**Aim of the task**
Once the pictures have been excluded, set down each remaining entry word for word.

**Provided information**

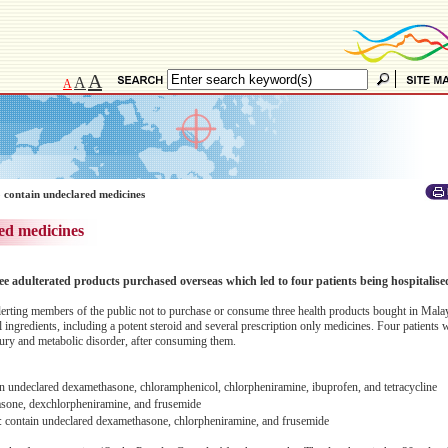
A
A
A
 contain undeclared medicines
ed medicines
ee adulterated products purchased overseas which led to four patients being hospitalise
erting members of the public not to purchase or consume three health products bought in Malay
 ingredients, including a potent steroid and several prescription only medicines. Four patients 
njury and metabolic disorder, after consuming them.
eclared dexamethasone, chloramphenicol, chlorpheniramine, ibuprofen, and tetracycline
sone, dexchlorpheniramine, and frusemide
n undeclared dexamethasone, chlorpheniramine, and frusemide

**Written reply**
A
A
A
 contain undeclared medicines
ed medicines
ee adulterated products purchased overseas which led to four patients being hospitalise
erting members of the public not to purchase or consume three health products bought in Malay
 ingredients, including a potent steroid and several prescription only medicines. Four patients 
njury and metabolic disorder, after consuming them.
eclared dexamethasone, chloramphenicol, chlorpheniramine, ibuprofen, and tetracycline
sone, dexchlorpheniramine, and frusemide
n undeclared dexamethasone, chlorpheniramine, and frusemide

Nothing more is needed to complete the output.